All CT and CTA images were reviewed by the same radiologist (EVDV), using the available image viewer.

To evaluate the CrCrL, mainly transverse slices parallel to the tibial plateau were used. However, sagittal and dorsal reconstructions along and transverse reconstructions perpendicular to the long axis of the ligament were created in all stifles. The length of each cranial cruciate ligament was measured on the dorsal reconstruction from the center of the tibial attachment to the center of the femoral attachment using the available measurement tool.

The menisci and meniscotibial ligaments were evaluated using the transverse slices and dorsal and sagittal reconstructions. All multiplanar reconstructions were made using the 0.625 mm slice thickness CTA with available Osirix software (WL: 500; WW: 3500).
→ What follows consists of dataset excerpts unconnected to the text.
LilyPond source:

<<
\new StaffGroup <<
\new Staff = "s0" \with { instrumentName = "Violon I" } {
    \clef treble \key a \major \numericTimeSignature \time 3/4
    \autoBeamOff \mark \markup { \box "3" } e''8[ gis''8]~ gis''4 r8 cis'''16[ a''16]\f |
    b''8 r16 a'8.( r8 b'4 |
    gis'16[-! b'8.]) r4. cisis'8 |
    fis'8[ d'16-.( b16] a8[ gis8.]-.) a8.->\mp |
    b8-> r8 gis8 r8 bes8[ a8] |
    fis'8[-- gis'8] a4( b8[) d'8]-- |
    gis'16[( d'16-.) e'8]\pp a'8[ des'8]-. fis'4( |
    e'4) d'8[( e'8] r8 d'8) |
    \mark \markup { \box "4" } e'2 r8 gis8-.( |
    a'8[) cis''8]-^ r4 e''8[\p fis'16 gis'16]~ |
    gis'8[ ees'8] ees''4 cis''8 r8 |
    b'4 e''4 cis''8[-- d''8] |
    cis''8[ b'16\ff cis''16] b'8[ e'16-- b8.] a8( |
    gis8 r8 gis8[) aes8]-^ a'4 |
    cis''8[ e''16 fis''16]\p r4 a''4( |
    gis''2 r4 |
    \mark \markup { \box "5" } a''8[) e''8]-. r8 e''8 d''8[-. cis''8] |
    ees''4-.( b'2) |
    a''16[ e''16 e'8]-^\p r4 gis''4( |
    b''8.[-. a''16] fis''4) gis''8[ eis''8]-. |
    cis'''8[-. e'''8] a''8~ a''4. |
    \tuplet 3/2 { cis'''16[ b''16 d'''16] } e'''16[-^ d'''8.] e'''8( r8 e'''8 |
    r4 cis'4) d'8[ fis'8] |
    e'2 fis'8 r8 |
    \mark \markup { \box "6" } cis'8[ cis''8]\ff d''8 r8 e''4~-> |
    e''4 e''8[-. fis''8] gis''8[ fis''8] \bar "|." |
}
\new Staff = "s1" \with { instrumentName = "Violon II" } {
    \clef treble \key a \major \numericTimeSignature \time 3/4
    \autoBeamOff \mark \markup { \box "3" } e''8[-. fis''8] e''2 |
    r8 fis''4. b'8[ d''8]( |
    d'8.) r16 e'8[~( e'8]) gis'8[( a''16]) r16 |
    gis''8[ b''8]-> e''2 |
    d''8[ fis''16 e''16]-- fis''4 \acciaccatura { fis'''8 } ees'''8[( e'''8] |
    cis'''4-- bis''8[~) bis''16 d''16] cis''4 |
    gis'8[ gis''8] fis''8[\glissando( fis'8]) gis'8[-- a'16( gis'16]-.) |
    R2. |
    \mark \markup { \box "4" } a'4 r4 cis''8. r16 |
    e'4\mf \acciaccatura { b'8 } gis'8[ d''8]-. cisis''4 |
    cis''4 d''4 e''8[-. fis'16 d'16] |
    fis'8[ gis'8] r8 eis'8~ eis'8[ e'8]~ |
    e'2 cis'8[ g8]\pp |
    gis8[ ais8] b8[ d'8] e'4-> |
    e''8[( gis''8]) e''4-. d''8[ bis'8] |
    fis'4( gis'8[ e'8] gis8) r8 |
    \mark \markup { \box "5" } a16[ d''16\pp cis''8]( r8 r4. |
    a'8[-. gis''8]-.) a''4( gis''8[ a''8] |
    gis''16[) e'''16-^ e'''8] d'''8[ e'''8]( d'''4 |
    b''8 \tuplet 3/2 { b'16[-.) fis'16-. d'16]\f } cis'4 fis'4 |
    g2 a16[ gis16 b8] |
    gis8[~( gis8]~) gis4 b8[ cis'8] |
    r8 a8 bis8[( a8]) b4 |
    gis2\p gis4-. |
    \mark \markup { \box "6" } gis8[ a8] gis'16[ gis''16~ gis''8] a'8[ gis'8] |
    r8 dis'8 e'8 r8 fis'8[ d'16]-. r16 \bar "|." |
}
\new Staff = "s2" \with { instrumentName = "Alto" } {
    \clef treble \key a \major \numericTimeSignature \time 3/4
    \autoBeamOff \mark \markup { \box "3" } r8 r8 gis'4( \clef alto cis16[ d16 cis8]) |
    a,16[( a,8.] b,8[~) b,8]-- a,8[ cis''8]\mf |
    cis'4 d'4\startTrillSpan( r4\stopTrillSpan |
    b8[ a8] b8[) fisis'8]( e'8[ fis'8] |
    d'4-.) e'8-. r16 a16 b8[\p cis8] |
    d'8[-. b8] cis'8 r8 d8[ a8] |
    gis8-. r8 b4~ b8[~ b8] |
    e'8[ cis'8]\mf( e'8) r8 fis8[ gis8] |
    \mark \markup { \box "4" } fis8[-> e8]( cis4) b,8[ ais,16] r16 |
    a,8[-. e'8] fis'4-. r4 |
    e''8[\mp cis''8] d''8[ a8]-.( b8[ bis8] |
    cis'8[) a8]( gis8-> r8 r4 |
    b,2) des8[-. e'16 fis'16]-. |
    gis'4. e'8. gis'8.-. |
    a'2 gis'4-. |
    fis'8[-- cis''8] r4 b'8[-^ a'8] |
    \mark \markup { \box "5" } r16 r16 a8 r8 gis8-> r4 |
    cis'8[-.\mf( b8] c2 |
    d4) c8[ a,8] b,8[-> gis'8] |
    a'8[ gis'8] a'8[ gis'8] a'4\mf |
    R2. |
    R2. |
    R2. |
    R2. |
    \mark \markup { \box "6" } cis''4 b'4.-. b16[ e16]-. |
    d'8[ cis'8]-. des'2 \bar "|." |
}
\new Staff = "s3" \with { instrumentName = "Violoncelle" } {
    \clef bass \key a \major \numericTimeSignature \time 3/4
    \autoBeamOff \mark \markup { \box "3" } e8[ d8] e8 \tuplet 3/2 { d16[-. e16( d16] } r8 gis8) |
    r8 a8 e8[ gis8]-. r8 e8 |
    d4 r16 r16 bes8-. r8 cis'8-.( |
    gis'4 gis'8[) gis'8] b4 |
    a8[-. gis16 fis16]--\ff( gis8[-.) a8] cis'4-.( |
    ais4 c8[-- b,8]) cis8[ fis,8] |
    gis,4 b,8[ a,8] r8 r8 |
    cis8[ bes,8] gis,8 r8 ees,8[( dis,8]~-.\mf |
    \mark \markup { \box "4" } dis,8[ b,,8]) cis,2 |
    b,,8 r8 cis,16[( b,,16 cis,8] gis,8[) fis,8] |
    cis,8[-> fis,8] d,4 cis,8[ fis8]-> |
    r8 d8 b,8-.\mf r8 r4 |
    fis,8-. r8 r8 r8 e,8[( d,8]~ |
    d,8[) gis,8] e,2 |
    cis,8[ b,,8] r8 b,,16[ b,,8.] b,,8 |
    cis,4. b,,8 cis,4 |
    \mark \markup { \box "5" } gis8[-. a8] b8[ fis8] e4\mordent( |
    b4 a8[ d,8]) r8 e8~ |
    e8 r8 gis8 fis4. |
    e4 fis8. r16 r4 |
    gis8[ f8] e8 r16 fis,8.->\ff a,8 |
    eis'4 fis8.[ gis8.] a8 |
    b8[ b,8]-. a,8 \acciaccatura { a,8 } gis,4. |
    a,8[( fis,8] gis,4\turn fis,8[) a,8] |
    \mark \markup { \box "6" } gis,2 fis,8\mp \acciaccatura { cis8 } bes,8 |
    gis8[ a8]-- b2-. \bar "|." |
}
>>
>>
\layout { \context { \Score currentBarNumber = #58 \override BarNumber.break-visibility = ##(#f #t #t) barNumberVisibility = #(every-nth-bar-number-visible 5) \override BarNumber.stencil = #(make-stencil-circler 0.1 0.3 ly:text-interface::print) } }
The CrCrL and the menisci were evaluated for the presence of abnormalities or findings not previously reported in normal CrCrL and menisci.
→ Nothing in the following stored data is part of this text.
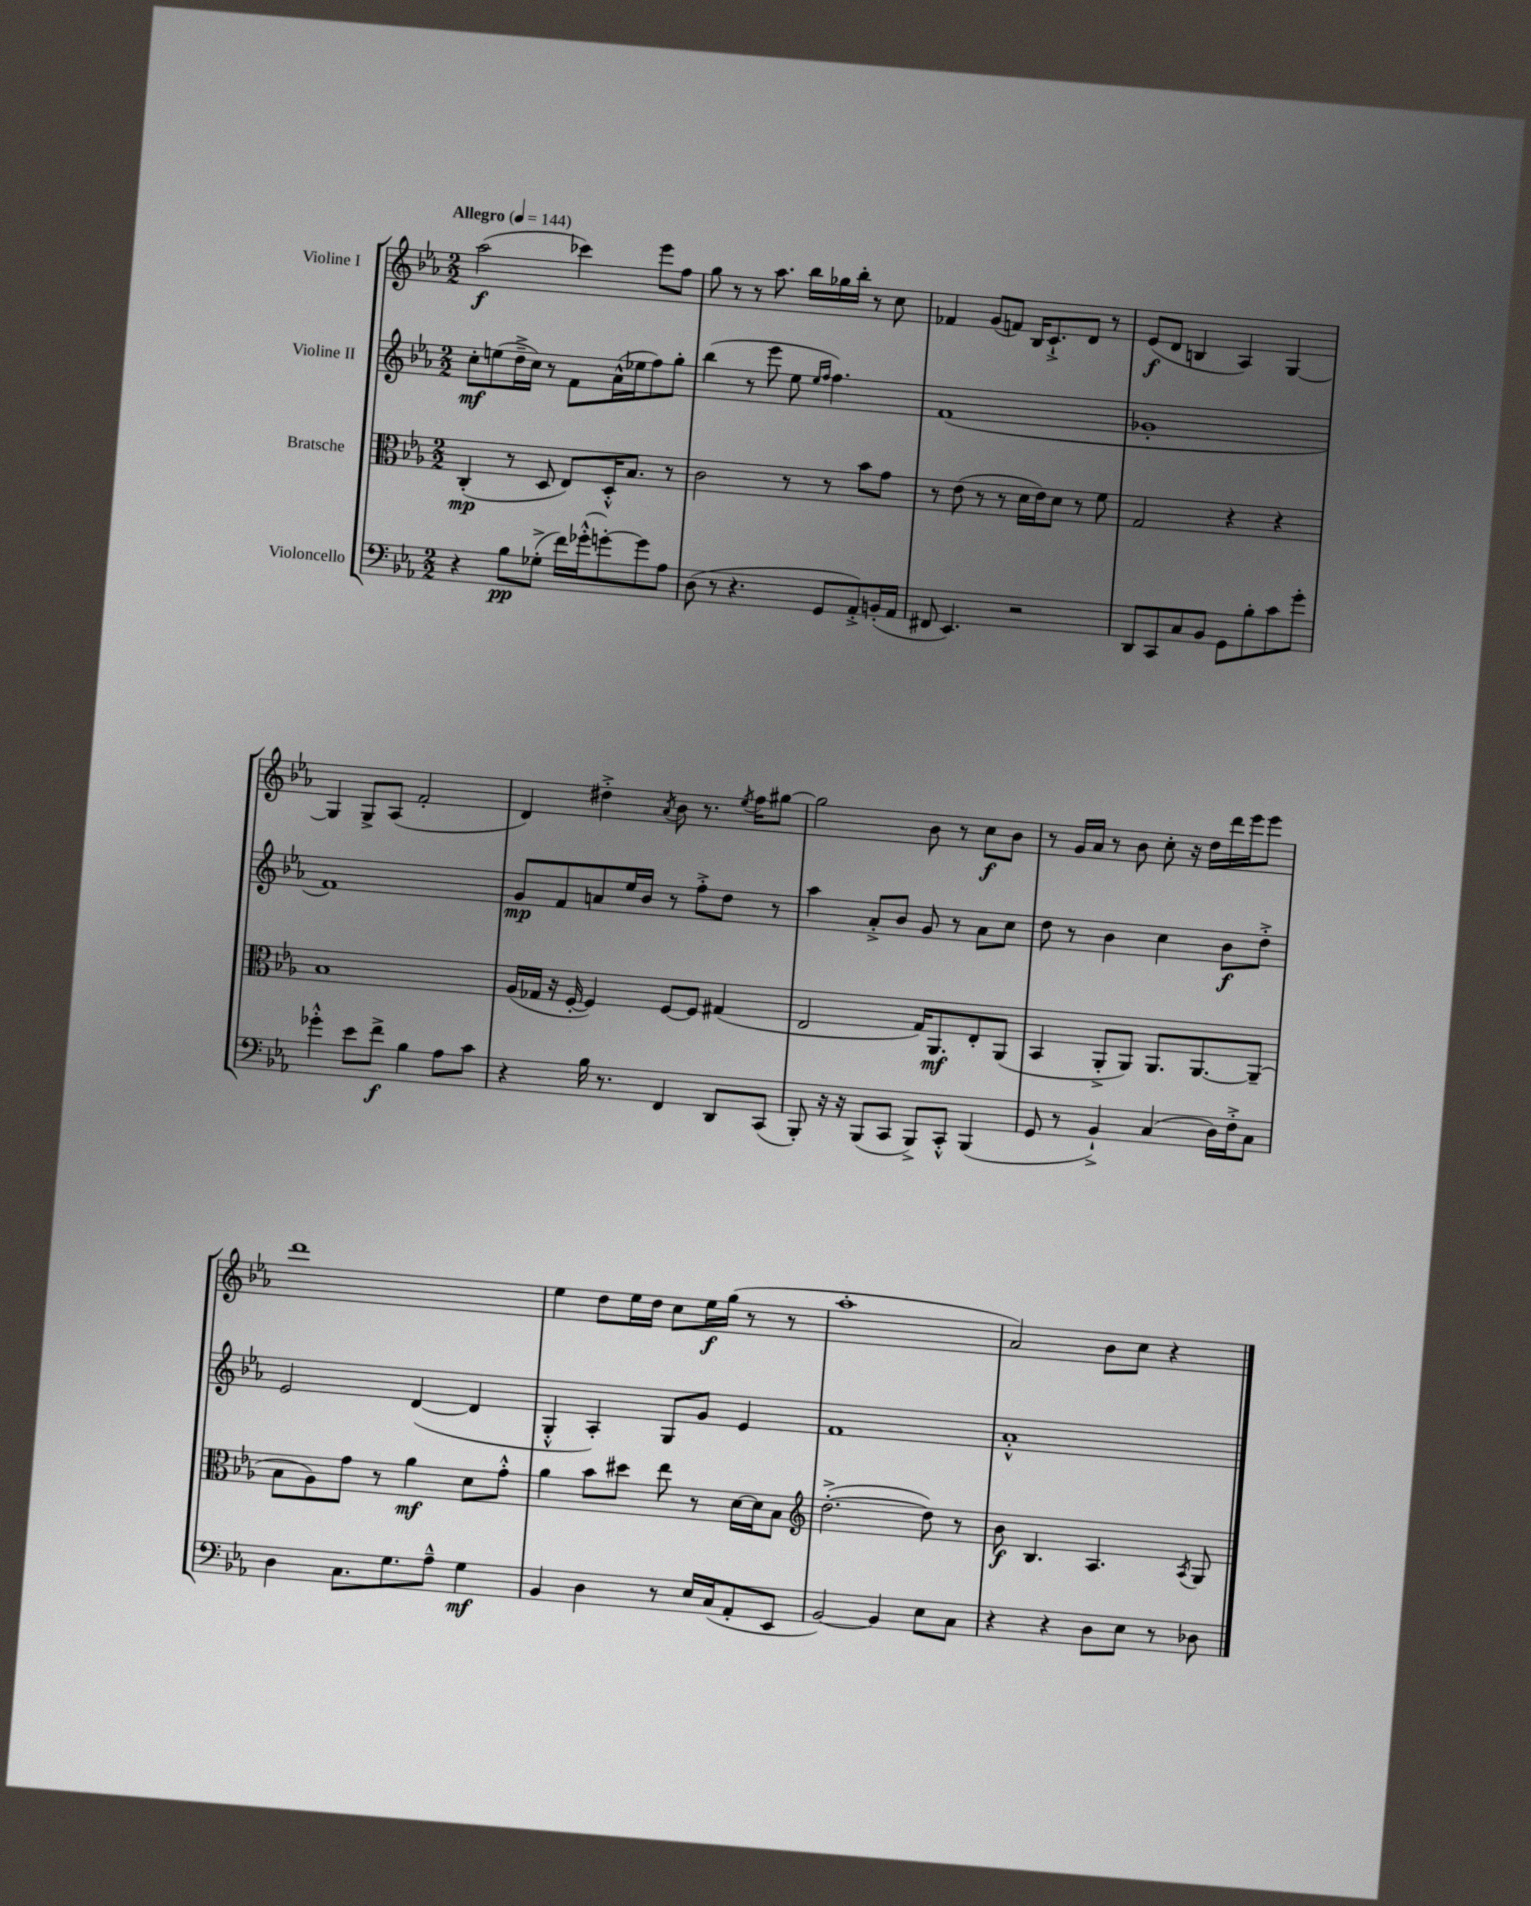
<<
\new StaffGroup <<
\new Staff = "s0" \with { instrumentName = "Violine I" } {
    \clef treble \key ees \major \numericTimeSignature \time 2/2 \tempo "Allegro" 4 = 144
    aes''2\f( ces'''4) ees'''8 f''8 |
    g''8 r8 r8 aes''8. bes''16 ges''16 bes''16-. r8 c''8 |
    fes'4 g'8( f'8) bes16 c'8.-!-> d'8 r8 |
    ees'8\f( d'8 b4 aes4) g4~ |
    g4 g8-> aes8( f'2-. |
    d'4) dis''4-.-> \acciaccatura { aes'8 } bes'8 r8. \acciaccatura { ees''8 } f''16 gis''8~ |
    gis''2 bes'8 r8 c''8\f bes'8 |
    r8 g'16 aes'16 r8 bes'8 c''8-. r16 d''16 d'''16 ees'''16 ees'''8 |
    d'''1 |
    ees''4 d''8 ees''16 d''16 c''8 ees''16\f g''16( r8 r8 |
    aes''1-. |
    aes'2) bes'8 c''8 r4 \bar "|." |
}
\new Staff = "s1" \with { instrumentName = "Violine II" } {
    \clef treble \key ees \major \numericTimeSignature \time 2/2
    c''8-.\mf e''8( d''16---> c''16) r8 f'8 aes'16-^( ees''16 f''8) g''8-. |
    bes''4( r8 ees'''8 ees''8 \grace { ees''16 f''16 } f''4.) |
    f'1( |
    ges'1-. |
    f'1) |
    g'8\mp f'8 a'8 ees''16 bes'16 r8 f''8-.-> d''8 r8 |
    aes''4 aes'8-.-> bes'8 g'8 r8 aes'8 c''8 |
    d''8 r8 bes'4 c''4 bes'8\f d''8-.-> |
    ees'2 d'4~( d'4 |
    g4-.-^ aes4-.) g8 g'8 ees'4 |
    f'1 |
    aes'1-.-^ \bar "|." |
}
\new Staff = "s2" \with { instrumentName = "Bratsche" } {
    \clef alto \key ees \major \numericTimeSignature \time 2/2
    c4-.\mp( r8 d8 ees8) d16-.-^ bes8. r8 |
    c'2 r8 r8 bes'8 g'8 |
    r8 ees'8( r8 r8 d'16 ees'16) d'8 r8 f'8 |
    g2 r4 r4 |
    bes1 |
    aes16( ges16 r16 f16~-. f4) f8~ f8 gis4( |
    ees2 g16) aes,8.\mf ees8-. aes,8( |
    bes,4 aes,8-.-> aes,8) aes,8. aes,8.~ aes,8--( |
    bes8 aes8) g'8 r8 aes'4\mf d'8 g'8-.-^ |
    aes'4 bes'8 dis''8 ees''8 r8 d'16~ d'16 bes8 |
    \clef treble d''2.~-.->( d''8) r8 |
    bes'8\f bes4. aes4. \acciaccatura { aes8 } g8 \bar "|." |
}
\new Staff = "s3" \with { instrumentName = "Violoncello" } {
    \clef bass \key ees \major \numericTimeSignature \time 2/2
    r4 bes8\pp ges8-.->( f'16) ges'16-.-^( g'8~-.) g'8 aes8 |
    d8( r8 r4. g,8 aes,8-.->) b,16-.( aes,16 |
    fis,8 ees,4.) r2 |
    d,8 c,8 c8 bes,8 g,8 bes8-. c'8 g'8-. |
    ges'4-.-^ ees'8 f'8->\f bes4 aes8 c'8 |
    r4 bes16 r8. f,4 d,8 c,8( |
    bes,,8-.) r16 r16 bes,,8( c,8 bes,,8->) c,8-.-^ bes,,4( |
    g,8 r8 bes,4-!->) c4( d16) f16-.-> c8 |
    d4 c8. g8. aes8---^ g4\mf |
    bes,4 d4 r8 ees16 c16( aes,8-. ees,8 |
    bes,2~) bes,4 ees8 c8 |
    r4 r4 d8 ees8 r8 des8 \bar "|." |
}
>>
>>
\layout { \context { \Score \remove "Bar_number_engraver" } }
An overview of all evaluation criteria used during US, CT and CTA is given in Table 3, focusing on their visibility, outline and internal structure.
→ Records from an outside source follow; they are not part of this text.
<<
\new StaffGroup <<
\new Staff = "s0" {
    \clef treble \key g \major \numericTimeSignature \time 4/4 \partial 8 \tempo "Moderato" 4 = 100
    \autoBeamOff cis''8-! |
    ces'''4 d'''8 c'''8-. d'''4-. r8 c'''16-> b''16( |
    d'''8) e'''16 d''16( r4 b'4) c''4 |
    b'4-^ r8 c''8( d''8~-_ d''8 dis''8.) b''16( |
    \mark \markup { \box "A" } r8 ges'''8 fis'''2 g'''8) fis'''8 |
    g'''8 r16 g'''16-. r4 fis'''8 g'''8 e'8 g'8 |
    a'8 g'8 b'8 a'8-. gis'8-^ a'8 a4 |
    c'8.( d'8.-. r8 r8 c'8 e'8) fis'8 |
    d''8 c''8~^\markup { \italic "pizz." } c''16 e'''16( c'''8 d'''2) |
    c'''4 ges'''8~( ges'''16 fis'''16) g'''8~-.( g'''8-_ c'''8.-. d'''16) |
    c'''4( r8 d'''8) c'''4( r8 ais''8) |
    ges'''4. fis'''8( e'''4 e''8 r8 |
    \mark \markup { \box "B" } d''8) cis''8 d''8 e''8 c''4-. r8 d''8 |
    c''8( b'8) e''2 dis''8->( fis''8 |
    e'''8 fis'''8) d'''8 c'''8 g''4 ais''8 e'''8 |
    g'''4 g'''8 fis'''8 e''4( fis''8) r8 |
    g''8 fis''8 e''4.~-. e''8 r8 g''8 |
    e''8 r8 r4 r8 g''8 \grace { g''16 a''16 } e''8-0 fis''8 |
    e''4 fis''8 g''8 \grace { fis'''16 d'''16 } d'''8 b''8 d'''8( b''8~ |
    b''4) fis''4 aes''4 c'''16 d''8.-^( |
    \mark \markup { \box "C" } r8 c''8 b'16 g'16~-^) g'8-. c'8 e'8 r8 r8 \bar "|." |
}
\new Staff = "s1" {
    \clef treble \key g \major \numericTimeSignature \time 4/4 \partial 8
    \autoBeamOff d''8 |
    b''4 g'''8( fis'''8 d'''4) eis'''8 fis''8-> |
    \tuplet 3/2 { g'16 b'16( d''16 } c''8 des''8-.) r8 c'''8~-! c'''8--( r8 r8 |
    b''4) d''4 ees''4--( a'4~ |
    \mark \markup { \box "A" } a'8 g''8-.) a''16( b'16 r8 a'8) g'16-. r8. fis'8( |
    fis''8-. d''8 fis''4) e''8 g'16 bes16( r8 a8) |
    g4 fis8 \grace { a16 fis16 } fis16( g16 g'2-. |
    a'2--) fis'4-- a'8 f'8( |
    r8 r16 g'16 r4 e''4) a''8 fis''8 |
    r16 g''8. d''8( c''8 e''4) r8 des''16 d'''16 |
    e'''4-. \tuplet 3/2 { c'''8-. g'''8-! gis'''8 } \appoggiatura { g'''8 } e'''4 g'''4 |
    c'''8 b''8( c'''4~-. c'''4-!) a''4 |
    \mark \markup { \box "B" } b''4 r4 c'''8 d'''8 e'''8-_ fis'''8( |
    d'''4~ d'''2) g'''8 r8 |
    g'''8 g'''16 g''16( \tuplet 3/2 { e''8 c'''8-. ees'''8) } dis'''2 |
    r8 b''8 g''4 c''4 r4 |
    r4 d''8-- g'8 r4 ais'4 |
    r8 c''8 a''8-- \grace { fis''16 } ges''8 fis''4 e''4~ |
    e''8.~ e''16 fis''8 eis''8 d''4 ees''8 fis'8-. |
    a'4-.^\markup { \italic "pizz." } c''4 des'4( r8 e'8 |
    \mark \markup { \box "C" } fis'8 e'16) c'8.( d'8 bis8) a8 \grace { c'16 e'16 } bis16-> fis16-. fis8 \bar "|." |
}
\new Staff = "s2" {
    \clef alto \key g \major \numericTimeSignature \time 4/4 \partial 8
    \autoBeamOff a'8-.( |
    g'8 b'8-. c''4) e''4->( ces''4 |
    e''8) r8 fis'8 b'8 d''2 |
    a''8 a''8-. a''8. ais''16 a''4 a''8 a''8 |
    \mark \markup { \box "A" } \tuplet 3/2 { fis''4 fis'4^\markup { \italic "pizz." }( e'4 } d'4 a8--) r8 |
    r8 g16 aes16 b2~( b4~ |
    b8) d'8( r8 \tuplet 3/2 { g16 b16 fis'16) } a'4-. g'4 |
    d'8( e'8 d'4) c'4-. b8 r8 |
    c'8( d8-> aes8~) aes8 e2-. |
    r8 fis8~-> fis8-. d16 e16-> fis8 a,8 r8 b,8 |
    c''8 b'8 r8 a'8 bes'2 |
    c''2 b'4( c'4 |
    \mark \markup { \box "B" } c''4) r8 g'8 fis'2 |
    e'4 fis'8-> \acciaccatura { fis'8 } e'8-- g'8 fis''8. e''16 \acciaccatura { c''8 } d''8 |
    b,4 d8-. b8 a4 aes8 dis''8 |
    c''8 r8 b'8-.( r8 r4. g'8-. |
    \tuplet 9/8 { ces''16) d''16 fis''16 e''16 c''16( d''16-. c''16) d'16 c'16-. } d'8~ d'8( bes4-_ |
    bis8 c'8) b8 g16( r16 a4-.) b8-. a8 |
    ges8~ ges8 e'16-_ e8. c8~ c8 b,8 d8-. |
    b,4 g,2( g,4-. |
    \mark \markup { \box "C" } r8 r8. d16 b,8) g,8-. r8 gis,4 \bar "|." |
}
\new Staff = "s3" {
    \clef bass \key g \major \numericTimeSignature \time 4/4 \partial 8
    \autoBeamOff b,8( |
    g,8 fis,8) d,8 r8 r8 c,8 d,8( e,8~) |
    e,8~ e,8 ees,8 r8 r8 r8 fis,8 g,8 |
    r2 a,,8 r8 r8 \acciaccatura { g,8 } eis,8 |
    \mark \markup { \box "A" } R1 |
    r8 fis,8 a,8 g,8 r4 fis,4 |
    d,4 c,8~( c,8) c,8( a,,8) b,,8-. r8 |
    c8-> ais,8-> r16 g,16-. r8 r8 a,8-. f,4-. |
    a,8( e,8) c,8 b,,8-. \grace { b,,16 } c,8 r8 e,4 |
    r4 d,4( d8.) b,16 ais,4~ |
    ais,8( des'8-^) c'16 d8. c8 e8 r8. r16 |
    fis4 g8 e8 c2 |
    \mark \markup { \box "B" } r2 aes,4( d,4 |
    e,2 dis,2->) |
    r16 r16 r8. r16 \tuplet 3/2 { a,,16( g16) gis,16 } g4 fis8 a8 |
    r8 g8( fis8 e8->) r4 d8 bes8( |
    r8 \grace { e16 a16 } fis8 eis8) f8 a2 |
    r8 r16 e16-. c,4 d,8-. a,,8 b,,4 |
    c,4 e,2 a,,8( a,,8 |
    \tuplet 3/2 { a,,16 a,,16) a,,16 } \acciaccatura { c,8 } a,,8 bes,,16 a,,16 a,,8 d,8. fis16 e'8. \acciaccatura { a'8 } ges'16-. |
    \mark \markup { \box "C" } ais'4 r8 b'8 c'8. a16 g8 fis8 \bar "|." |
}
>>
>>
Macroscopic and microscopic dissection

For macroscopic dissection the hindlimbs were positioned as if dogs were in dorsal recumbency, with the stifle joint in a 90° flexed position. A n°15 blade bistoury was used to make a curved parapatellar skin incision extending from the patella to the tibial tuberosity. The subcutaneous fascia was incised and retracted with the skin. The patellar ligament was cut just proximal to its attachment to the tibial tuberosity and retracted in order to inspect the patella and patellar groove. The proximal attachment of the extensor digitorum longus tendon and the lateral and medial collateral ligaments were carefully dissected to provide a more detailed approach of the stifle joint. The CrCrL was cut proximally and its distal attachment was carefully dissected from the intermeniscal and cranial tibial ligament of the medial meniscus. The medial and lateral menisci were dissected close to the bone with preservation of the cranial and caudal tibial ligament of both menisci and the femoral ligament of the lateral meniscus. The intermeniscal ligament was also dissected during this action. The caudal cruciate ligament was dissected at its proximal and distal attachment. The cranial and caudal cruciate ligaments and the medial and lateral menisci were collected and fixed in 4% paraformaldehyde solution for further histopathologic examination. The remnants of the stifle joints were wrapped and preserved in a − 18 °C freezer.

Histologically, after the meniscus was fixated with 10% neutral buffered formalin, coronal sections were prepared, cut at 90° to the longitudinally oriented collagen fibers and taken from the mid body of the meniscus. Following fixation, the CrCrLs were first separated in a proximal, mid and distal segment. Each of these segments was also cut into serial sections perpendicular to the longitudinally oriented collagen fibers. Cell count and morphology of the meniscus and CrCrL were investigated after hematoxylin and eosin staining and the tissues were observed under a light microscope.

All US, CT and CTA images were independently evaluated, blinded to the macroscopic and histology findings.